Déplacement entre le domicile et les différents lieux de travail des salariés itinérants – confirmation de la possible intégration dans le temps de travail effectif

La chambre sociale de la Cour de cassation réaffirme sa récente position en matière de temps de trajet des salariés itinérants dans un nouvel arrêt publié (Cass. soc., 1er mars 2023, 20-21924). Pour mémoire, depuis son récent revirement (Cass. soc., 23 nov. 2022, 20-21924), la haute juridiction considère désormais que le temps de trajet d’un salarié itinérant entre son domicile et son premier lieu de travail ou entre son dernier lieu de travail et son domicile, peut constituer du temps de travail effectif générant notamment des heures supplémentaires majorées (voir notre précédent flash ici).

La décision du 1er mars dernier permet de dégager de nouveaux points de vigilance pour les employeurs dans la gestion des temps de déplacements professionnels des salariés n’ayant pas de lieu habituel de travail. En premier lieu, elle rappelle le principe : « lorsque les temps de déplacements accomplis par un salarié itinérant entre son domicile et les sites des premier et dernier clients répondent à la définition du temps de travail effectif telle qu’elle est fixée par l’article L. 3121-1 du code du travail, ces temps ne relèvent pas du champ d’application de l’article L. 3121-4 du même code » (Cass. soc., 1er mars 2023, 20-21924, § 9). Il est donc désormais acquis que les dispositions de l’article L3121-4 du code du travail prévoyant que les temps de trajets domicile/lieu de travail ne constituent pas du temps de travail effectif, peuvent être écartées lorsque le salarié est itinérant.

Pour appliquer la qualification de temps de travail effectif à ces déplacements, dans son nouvel arrêt, la Cour de cassation retient (i) le défaut d’autonomie du salarié durant ses trajets au regard d’un planning prévisionnel des rendez-vous clients fixés avec son employeur, (ii) l’usage à cette occasion par le salarié d’un véhicule de service et (iii) le fait que le salarié était amené à transporter, lors de ses déplacements, des pièces détachées commandées par les clients.

Dès lors, ces temps de trajet pouvaient être invoqués au soutien d’une demande de rappel de salaire au titre des heures supplémentaires faute pour la cour d’appel d’avoir statué par des motifs suffisant à établir que « le salarié ne se tenait pas à la disposition de l’employeur » (Cass. soc., 1er mars 2023, 20-21924, § 13).

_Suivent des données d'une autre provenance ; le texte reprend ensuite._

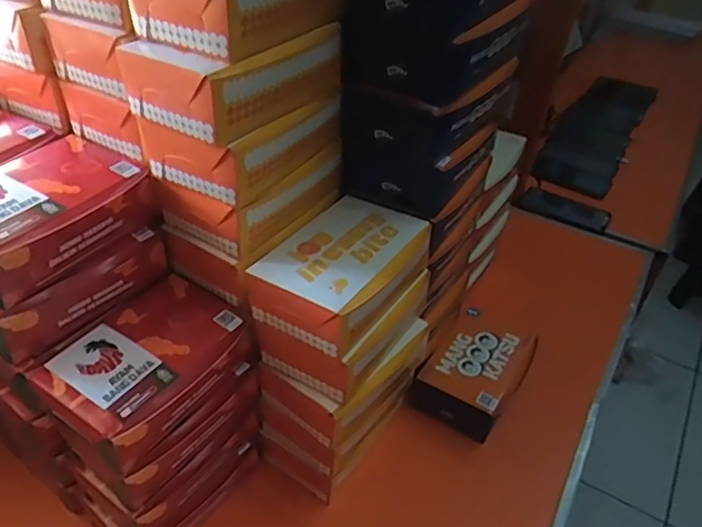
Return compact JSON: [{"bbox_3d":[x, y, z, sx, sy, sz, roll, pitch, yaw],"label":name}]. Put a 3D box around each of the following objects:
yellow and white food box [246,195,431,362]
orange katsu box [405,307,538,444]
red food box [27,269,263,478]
[{"bbox_3d":[-0.009,0.004,0.592,0.118,0.069,0.173,23,45,21],"label":"yellow and white food box"},{"bbox_3d":[0.177,0.147,0.809,0.115,0.063,0.172,27,47,25],"label":"orange katsu box"},{"bbox_3d":[-0.193,0.101,0.563,0.119,0.065,0.189,29,48,27],"label":"red food box"}]

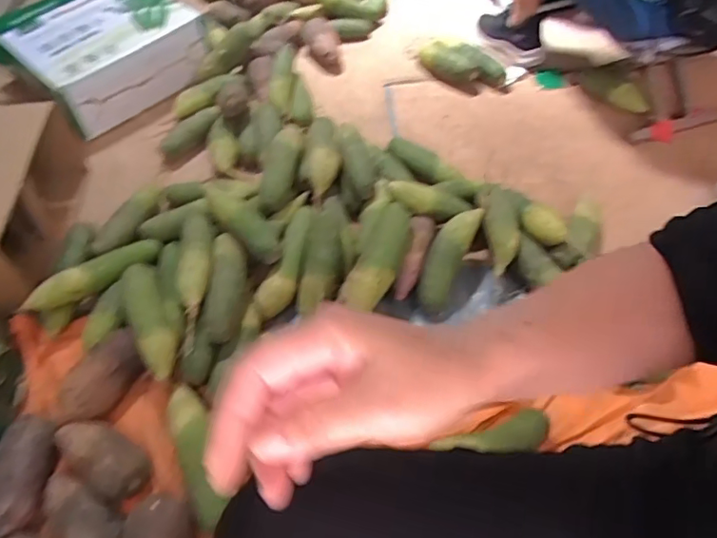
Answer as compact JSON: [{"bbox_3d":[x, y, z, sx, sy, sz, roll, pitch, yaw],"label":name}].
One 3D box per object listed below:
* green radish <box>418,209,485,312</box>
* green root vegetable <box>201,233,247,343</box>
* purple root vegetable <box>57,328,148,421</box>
[{"bbox_3d":[0.145,-0.020,0.884,0.057,0.048,0.188,26,89,16],"label":"green radish"},{"bbox_3d":[-0.208,0.027,0.860,0.060,0.050,0.197,-1,53,1],"label":"green root vegetable"},{"bbox_3d":[-0.375,0.157,0.787,0.062,0.065,0.140,32,60,23],"label":"purple root vegetable"}]

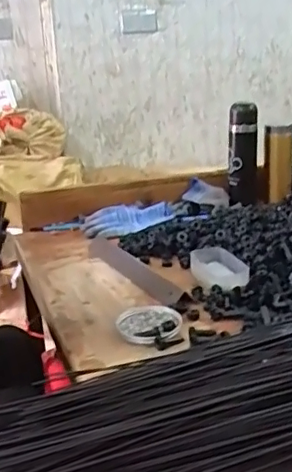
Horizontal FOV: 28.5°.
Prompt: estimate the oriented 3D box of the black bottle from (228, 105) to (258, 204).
[{"bbox_3d":[0.217,-0.189,1.287,0.067,0.200,0.078,3,21,15],"label":"black bottle"}]

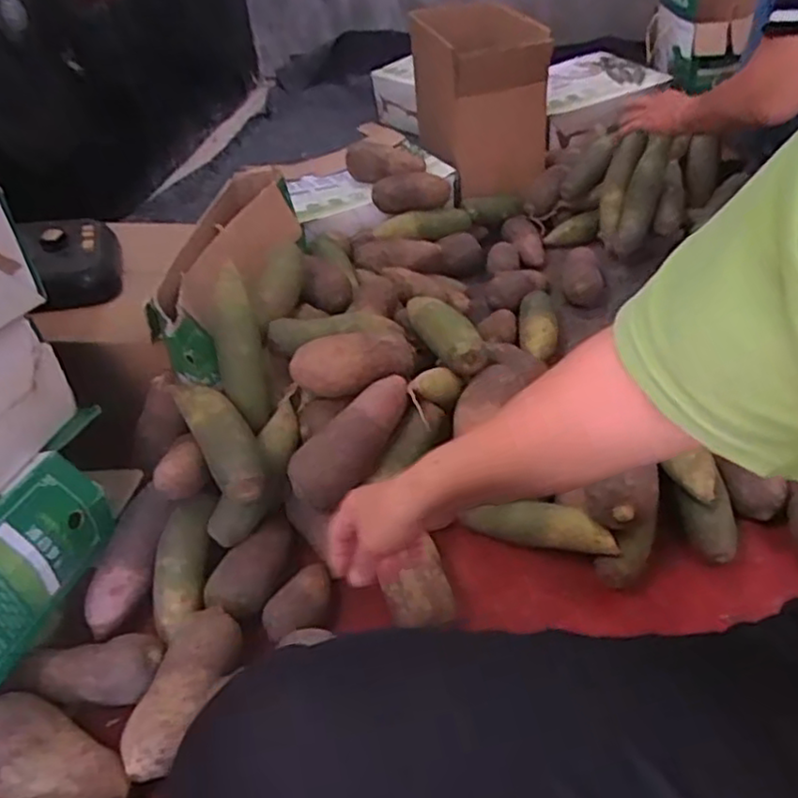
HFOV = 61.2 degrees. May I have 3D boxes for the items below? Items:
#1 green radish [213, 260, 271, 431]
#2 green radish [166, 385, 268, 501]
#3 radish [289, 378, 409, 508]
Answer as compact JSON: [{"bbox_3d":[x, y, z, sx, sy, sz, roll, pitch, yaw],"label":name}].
[{"bbox_3d":[-0.199,-0.068,0.845,0.053,0.212,0.059,-11,-3,-4],"label":"green radish"},{"bbox_3d":[-0.207,0.035,0.779,0.059,0.046,0.192,-24,43,-19],"label":"green radish"},{"bbox_3d":[-0.052,0.041,0.764,0.059,0.061,0.180,33,76,37],"label":"radish"}]

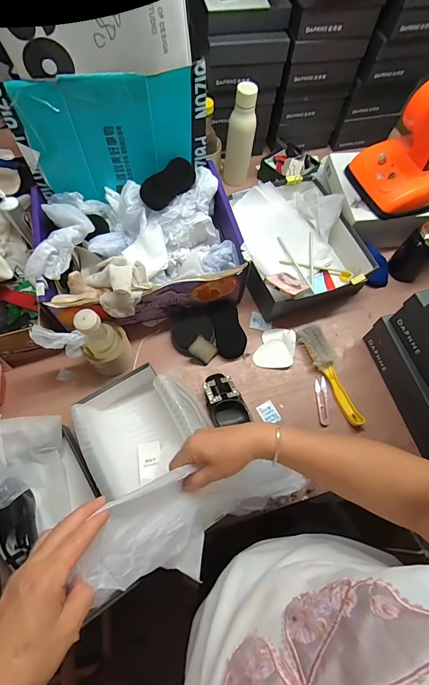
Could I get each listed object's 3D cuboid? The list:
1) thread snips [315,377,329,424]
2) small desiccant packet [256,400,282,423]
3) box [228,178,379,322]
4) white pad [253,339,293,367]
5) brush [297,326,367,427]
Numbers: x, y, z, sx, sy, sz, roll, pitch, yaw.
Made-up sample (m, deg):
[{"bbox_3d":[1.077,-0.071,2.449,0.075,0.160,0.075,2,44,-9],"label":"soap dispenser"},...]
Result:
[{"bbox_3d":[0.226,0.122,0.698,0.023,0.008,0.100,2,67,-1],"label":"thread snips"},{"bbox_3d":[0.113,0.145,0.686,0.037,0.009,0.046,-26,70,-12],"label":"small desiccant packet"},{"bbox_3d":[0.186,-0.237,0.777,0.282,0.131,0.321,-12,68,-7],"label":"box"},{"bbox_3d":[0.125,0.028,0.728,0.076,0.014,0.066,-16,68,-8],"label":"white pad"},{"bbox_3d":[0.254,0.066,0.710,0.050,0.037,0.225,-20,69,-10],"label":"brush"}]

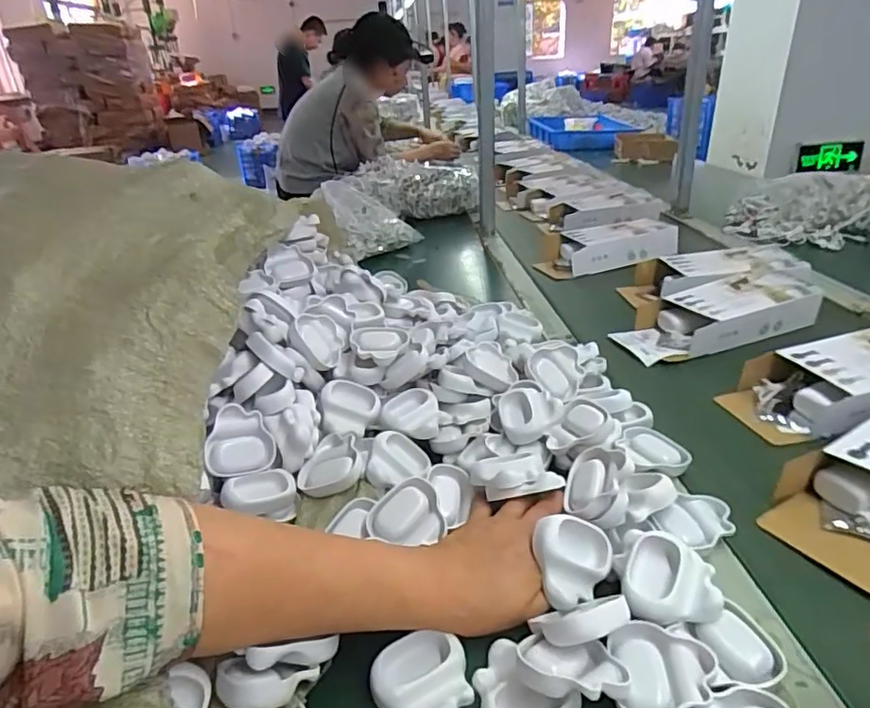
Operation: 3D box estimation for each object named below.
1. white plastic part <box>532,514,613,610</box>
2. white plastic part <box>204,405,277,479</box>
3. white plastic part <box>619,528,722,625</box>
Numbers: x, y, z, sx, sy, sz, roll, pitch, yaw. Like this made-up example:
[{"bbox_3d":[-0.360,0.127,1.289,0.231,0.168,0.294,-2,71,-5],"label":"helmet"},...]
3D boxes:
[{"bbox_3d":[0.095,0.148,0.414,0.056,0.023,0.064,44,63,0],"label":"white plastic part"},{"bbox_3d":[-0.180,0.080,0.519,0.062,0.063,0.020,-4,-20,-36],"label":"white plastic part"},{"bbox_3d":[0.162,0.155,0.396,0.059,0.026,0.057,2,28,6],"label":"white plastic part"}]

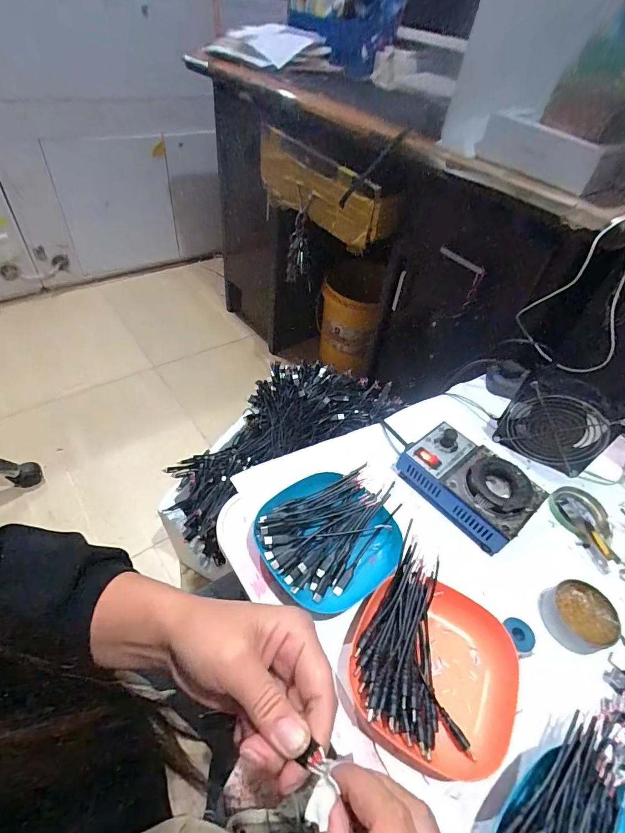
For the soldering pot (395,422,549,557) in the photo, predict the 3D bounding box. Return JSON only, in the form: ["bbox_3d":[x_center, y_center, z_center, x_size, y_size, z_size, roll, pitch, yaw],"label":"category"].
[{"bbox_3d":[0.189,0.078,0.500,0.154,0.062,0.099,38,54,25],"label":"soldering pot"}]

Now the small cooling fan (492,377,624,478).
[{"bbox_3d":[0.319,0.011,0.536,0.117,0.122,0.033,30,51,19],"label":"small cooling fan"}]

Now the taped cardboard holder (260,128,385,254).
[{"bbox_3d":[-0.008,-0.499,0.903,0.076,0.151,0.409,-32,59,-31],"label":"taped cardboard holder"}]

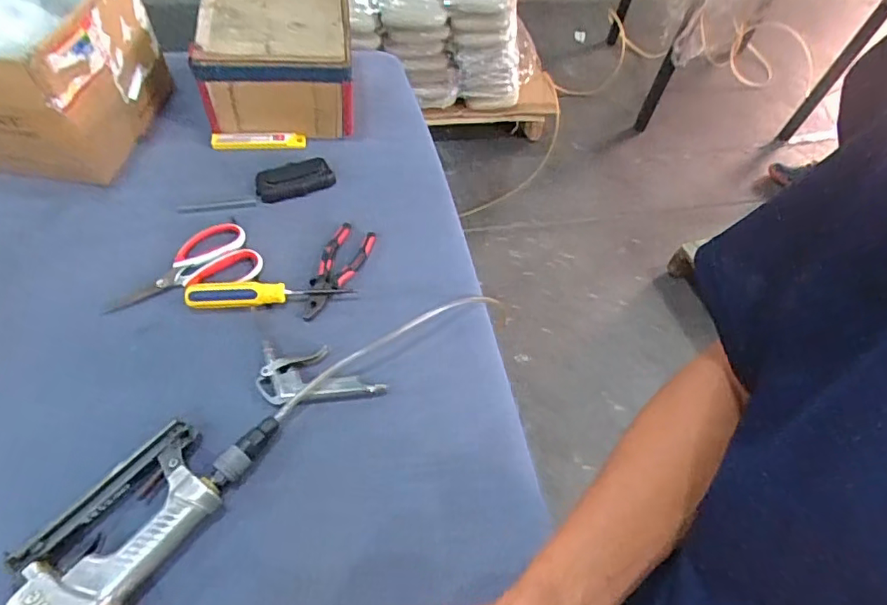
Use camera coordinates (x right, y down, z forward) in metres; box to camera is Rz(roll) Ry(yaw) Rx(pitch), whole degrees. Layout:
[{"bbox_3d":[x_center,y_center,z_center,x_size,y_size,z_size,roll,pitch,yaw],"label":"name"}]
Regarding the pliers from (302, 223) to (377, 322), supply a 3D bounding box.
[{"bbox_3d":[-0.136,-0.041,0.689,0.057,0.014,0.155,17,56,5],"label":"pliers"}]

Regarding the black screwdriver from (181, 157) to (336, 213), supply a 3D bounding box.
[{"bbox_3d":[-0.254,-0.156,0.746,0.207,0.021,0.051,-20,61,-19],"label":"black screwdriver"}]

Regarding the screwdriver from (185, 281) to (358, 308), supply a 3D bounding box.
[{"bbox_3d":[-0.211,-0.013,0.652,0.189,0.028,0.027,-3,56,-9],"label":"screwdriver"}]

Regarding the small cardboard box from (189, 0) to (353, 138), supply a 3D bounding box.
[{"bbox_3d":[-0.249,-0.368,0.829,0.212,0.147,0.215,-2,56,-8],"label":"small cardboard box"}]

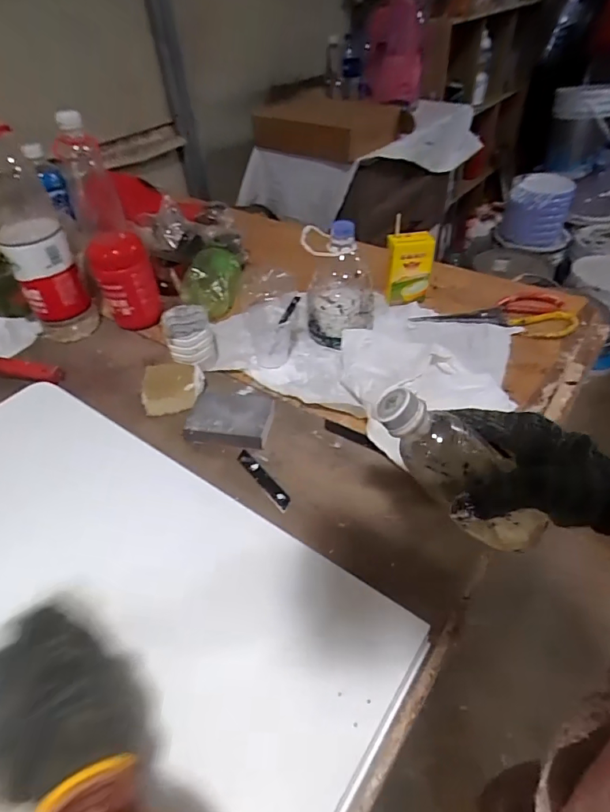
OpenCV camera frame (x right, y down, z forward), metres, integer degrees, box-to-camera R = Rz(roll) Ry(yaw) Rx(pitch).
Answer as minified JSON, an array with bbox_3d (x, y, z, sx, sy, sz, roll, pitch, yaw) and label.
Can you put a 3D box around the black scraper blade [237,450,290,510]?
[{"bbox_3d":[-0.048,0.082,0.524,0.015,0.004,0.095,-35,50,-19],"label":"black scraper blade"}]

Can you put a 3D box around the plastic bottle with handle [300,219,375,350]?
[{"bbox_3d":[0.050,-0.173,0.655,0.098,0.163,0.101,2,46,9],"label":"plastic bottle with handle"}]

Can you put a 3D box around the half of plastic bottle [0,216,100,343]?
[{"bbox_3d":[-0.392,-0.193,0.714,0.095,0.171,0.098,-20,47,-13],"label":"half of plastic bottle"}]

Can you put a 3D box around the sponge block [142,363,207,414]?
[{"bbox_3d":[-0.173,-0.023,0.605,0.076,0.046,0.052,-8,46,-1],"label":"sponge block"}]

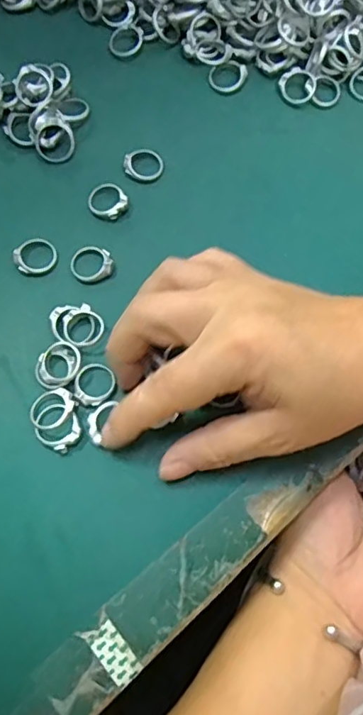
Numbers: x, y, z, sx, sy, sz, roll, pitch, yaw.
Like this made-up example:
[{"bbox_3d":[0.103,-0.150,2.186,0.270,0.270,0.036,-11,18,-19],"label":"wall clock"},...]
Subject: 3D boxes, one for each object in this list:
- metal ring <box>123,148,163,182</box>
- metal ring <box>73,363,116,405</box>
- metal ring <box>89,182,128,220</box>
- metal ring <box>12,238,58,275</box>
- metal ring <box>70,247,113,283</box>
[{"bbox_3d":[-0.021,-0.108,0.311,0.021,0.004,0.020,0,71,-1],"label":"metal ring"},{"bbox_3d":[-0.043,0.013,0.270,0.019,0.005,0.020,0,71,-1],"label":"metal ring"},{"bbox_3d":[-0.040,-0.085,0.303,0.022,0.005,0.020,0,71,-1],"label":"metal ring"},{"bbox_3d":[-0.076,-0.053,0.291,0.021,0.005,0.021,0,71,-1],"label":"metal ring"},{"bbox_3d":[-0.047,-0.049,0.290,0.021,0.004,0.020,0,71,-1],"label":"metal ring"}]

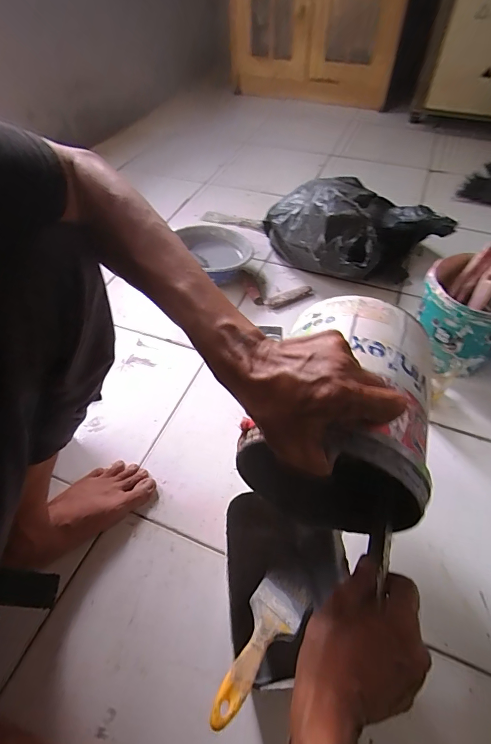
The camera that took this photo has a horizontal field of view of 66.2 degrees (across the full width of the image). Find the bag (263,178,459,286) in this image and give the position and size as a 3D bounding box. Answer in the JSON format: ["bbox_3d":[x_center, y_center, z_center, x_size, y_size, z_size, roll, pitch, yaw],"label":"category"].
[{"bbox_3d":[0.247,-0.345,0.864,0.301,0.178,0.325,-34,60,-23],"label":"bag"}]

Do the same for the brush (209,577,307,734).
[{"bbox_3d":[0.016,0.284,0.397,0.058,0.010,0.179,26,20,20],"label":"brush"}]

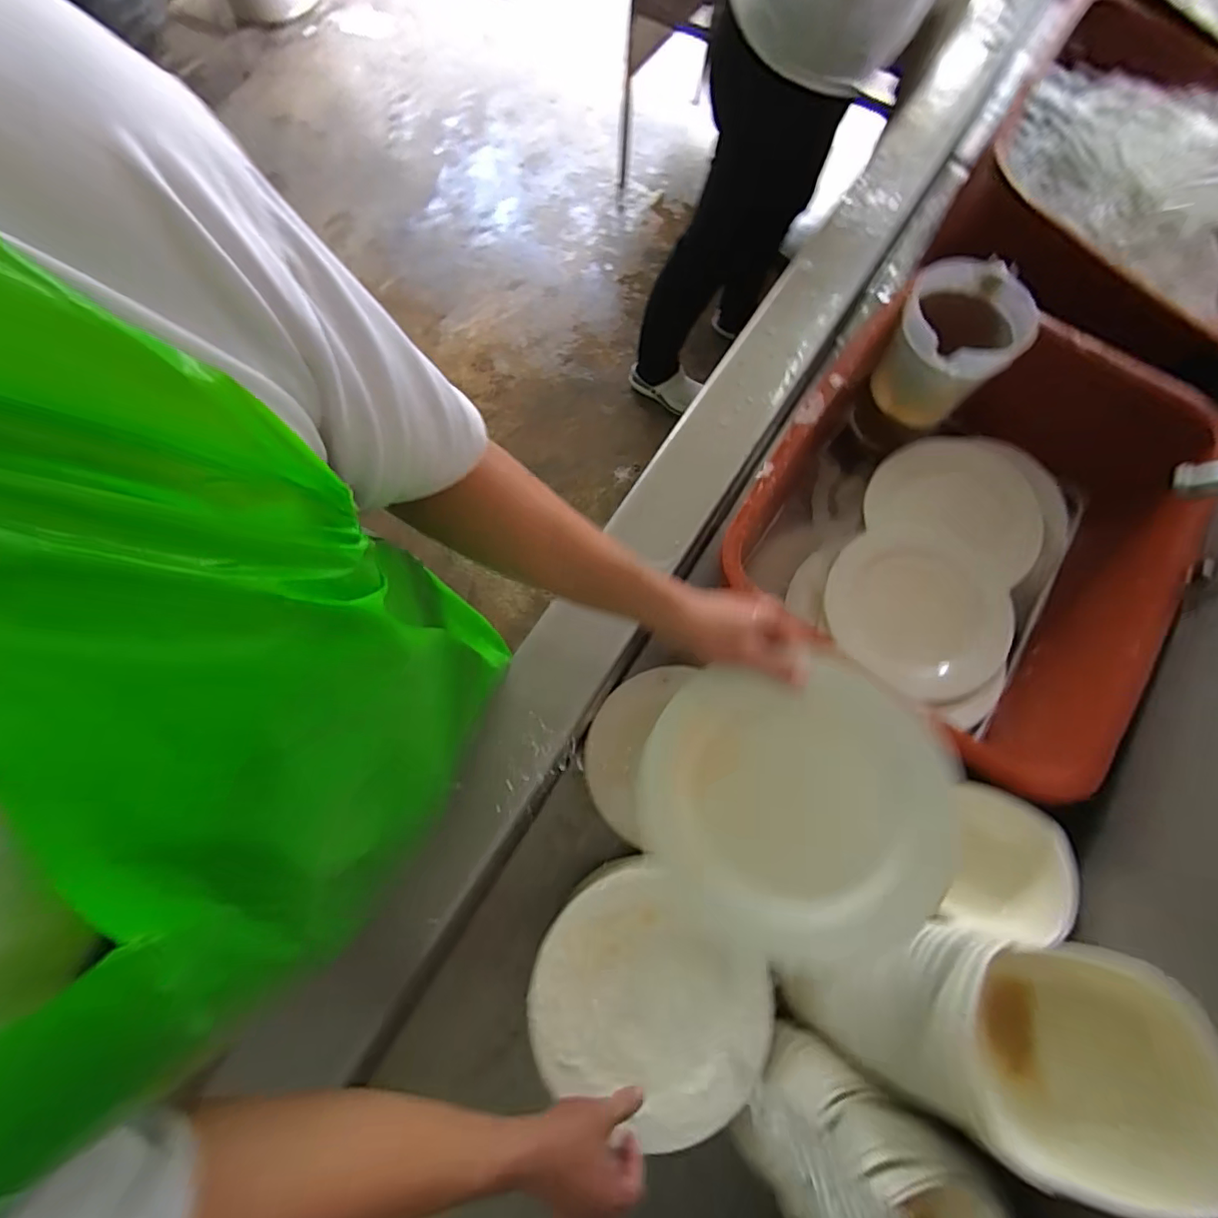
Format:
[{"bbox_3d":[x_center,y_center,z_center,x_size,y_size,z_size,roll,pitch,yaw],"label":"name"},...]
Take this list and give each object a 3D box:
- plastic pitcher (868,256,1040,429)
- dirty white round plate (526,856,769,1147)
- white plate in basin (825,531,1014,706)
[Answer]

La Cour de cassation privilégie donc une appréciation in concreto en déterminant la réalité des contraintes auxquelles sont soumis les salariés itinérants durant leur temps de trajet entre leur domicile et leurs clients afin de caractériser le régime juridique qui leur est applicable. Si la charge de la preuve semble toujours peser sur le salarié, il n’en demeure pas moins que la haute juridiction impose aux juges du fond de procéder sérieusement à cette appréciation sans pouvoir trop facilement écarter la demande du salarié qui avance un faisceau d’indices tendant à démontrer qu’il se tient à la disposition de son employeur sans pouvoir vaquer à ses occupations personnelles durant les trajets litigieux.

Pour rappel, dans l’arrêt du 23 novembre 2022 à l’origine du revirement de jurisprudence, la Cour de cassation avait notamment retenu l’usage par le salarié itinérant de son téléphone professionnel durant ses trajets professionnels pour répondre aux clients, comme critère de caractérisation du temps de travail effectif (Cass. soc., 23 nov. 2022, 20-21924).

Les entreprises concernées devront donc s’attacher particulièrement à déterminer, au cas par cas, le poste, les tâches, l’autonomie, les moyens et les contraintes professionnelles de leurs salariés itinérants lors de leur temps de trajet professionnel pour garantir la juste qualification de ces temps de trajet entre le domicile du salarié et ses clients. Lorsque cela est possible, le recours au forfait en jours annualisé devra être privilégié pour les salariés itinérants.